§ **Data for analysis**
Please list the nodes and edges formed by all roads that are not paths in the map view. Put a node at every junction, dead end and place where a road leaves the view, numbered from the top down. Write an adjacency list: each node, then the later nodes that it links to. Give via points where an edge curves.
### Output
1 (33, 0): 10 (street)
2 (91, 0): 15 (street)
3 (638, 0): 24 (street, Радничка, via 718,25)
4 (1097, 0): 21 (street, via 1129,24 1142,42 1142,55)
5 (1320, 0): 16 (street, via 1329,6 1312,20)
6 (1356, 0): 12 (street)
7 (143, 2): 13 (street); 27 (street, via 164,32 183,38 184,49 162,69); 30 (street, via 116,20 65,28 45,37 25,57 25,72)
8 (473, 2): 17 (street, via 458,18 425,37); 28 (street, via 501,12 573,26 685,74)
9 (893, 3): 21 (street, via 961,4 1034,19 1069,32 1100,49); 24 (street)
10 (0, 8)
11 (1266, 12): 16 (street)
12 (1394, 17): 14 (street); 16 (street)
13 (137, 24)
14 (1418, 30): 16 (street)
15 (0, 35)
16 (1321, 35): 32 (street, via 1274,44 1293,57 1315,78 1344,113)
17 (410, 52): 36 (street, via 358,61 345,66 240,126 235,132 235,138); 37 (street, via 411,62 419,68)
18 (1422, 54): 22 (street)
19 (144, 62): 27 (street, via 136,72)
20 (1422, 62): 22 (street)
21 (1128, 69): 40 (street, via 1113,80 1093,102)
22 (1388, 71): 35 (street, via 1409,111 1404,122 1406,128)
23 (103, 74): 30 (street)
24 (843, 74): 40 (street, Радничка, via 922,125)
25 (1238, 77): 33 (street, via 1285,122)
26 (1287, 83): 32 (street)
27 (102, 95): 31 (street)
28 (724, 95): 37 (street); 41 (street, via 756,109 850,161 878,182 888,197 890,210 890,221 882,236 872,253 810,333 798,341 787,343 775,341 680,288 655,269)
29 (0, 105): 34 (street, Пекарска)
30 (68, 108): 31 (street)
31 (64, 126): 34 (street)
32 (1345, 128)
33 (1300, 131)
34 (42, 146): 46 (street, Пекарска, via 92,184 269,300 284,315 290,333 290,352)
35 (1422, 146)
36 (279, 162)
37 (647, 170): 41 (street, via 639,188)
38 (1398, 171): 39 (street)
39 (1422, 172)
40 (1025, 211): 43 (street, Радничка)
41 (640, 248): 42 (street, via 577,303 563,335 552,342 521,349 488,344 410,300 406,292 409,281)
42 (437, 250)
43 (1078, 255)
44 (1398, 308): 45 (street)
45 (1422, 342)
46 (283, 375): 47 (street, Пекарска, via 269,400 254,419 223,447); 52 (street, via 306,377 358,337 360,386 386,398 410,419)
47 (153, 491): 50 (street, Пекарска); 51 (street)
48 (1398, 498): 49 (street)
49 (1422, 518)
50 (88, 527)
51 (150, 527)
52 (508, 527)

§ **What is needed**
Wherever the string "Пекарска" appears in the entries, copy that line.

§ **Solution for this exercise**
29 (0, 105): 34 (street, Пекарска)
34 (42, 146): 46 (street, Пекарска, via 92,184 269,300 284,315 290,333 290,352)
46 (283, 375): 47 (street, Пекарска, via 269,400 254,419 223,447); 52 (street, via 306,377 358,337 360,386 386,398 410,419)
47 (153, 491): 50 (street, Пекарска); 51 (street)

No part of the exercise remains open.